If the internal service requires a bearer token, set auth_scheme: bearer and load api_key from the deployment environment. If access is enforced entirely by network policy, mTLS, or a service mesh, omit api_key; the router will not add an upstream authorization header.

Upstream Server Requirements

The upstream service must expose an OpenAI-compatible endpoint matching the configured router dialect:

Router dialectUpstream endpoint shapeCommon use
openai-chat/v1/chat/completionsvLLM or SGLang chat models, including tool-capable chat models
openai-responses/v1/responsesCodex-style Responses clients when the upstream supports the Responses API
anthropicAnthropic Messages-compatible APIClaude Code-compatible upstreams or provider skins

vLLM documents OpenAI-compatible serving, including /v1/models, /v1/chat/completions, /v1/responses, /health, and /metrics. Its chat serving requires a model chat template; if the model does not ship one, start vLLM with --chat-template.

vLLM's OpenAI-compatible server accepts multimodal chat content for supported VLMs using OpenAI-style content parts such as {"type":"image_url","image_url":{"url":"..."}}. For production VLM deployments, configure vLLM media access controls such as --allowed-media-domains so the server cannot fetch arbitrary internal URLs.

SGLang supports OpenAI-compatible chat completions, multimodal language models, and a tool parser for models that need structured function-call parsing.
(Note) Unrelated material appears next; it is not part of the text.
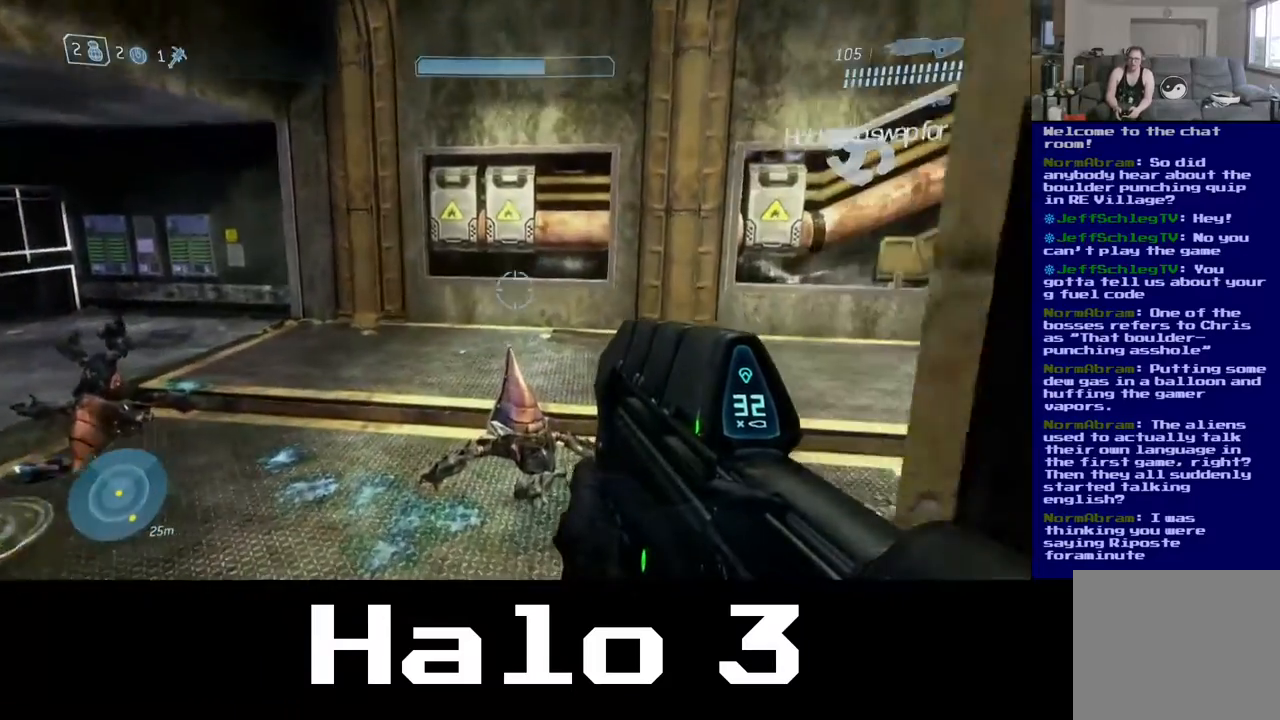
{"buttons": [], "left_stick": "up-right", "right_stick": "left", "events": [[300, "left_stick", "up-right"]]}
Validate the exact image/video input shape for the model family you serve.

vLLM Example

Start one vLLM service per served model or model family. Choose the parser and chat template for the actual model you run.

vllm serve Qwen/Qwen3-Coder-30B-A3B-Instruct \
--host 0.0.0.0 \
--port 8000 \
--served-model-name qwen3-coder-tools \
--api-key "${VLLM_QWEN_API_KEY}" \
--enable-auto-tool-choice \
--tool-call-parser qwen3_xml

Then register that service as a router provider:

providers:
vllm_qwen_tools:
base_url: http://vllm-qwen-tools.inference.svc.cluster.local:8000/v1
dialect: openai-chat
auth_scheme: bearer
api_key: ${VLLM_QWEN_API_KEY}
api_key_env: VLLM_QWEN_API_KEY
key_id: vllm-qwen-tools-prod
models:
qwen3-coder-tools:
model: qwen3-coder-tools
tier: coding
input_price_per_million_usd: 0.00
output_price_per_million_usd: 0.00
input_modalities: [text]
output_modalities: [text]
pricing_notes: internal GPU allocation; set chargeback values if reports need allocated cost
tool_support:
openai_chat: [tools, tool_choice]

models:
internal-coder:
strategy: weighted
targets:
- provider: vllm_qwen_tools
model_ref: qwen3-coder-tools
weight: 100
- provider: vllm_qwen_tools
model_ref: qwen3-coder-tools
weight: 100
tool_only: true

For self-hosted models, set input_price_per_million_usd and output_price_per_million_usd to the enterprise chargeback rate if one exists. Use 0.00 only when reports should show token volume without allocated GPU cost. Set tool_support only after the direct upstream and router-level tool smokes pass for that exact served model, chat template, parser, and client protocol.

For self-hosted VLMs, also set input_modalities and output_modalities after direct image/video smokes pass. If image input has a separate chargeback rate, use image_input_price_per_million_tokens_usd for provider-reported image tokens or image_input_price_per_image_usd for fixed per-image accounting. The router logs image count, upstream image-token counts when reported, calculated image cost, and upstream-reported billed cost when the upstream includes it.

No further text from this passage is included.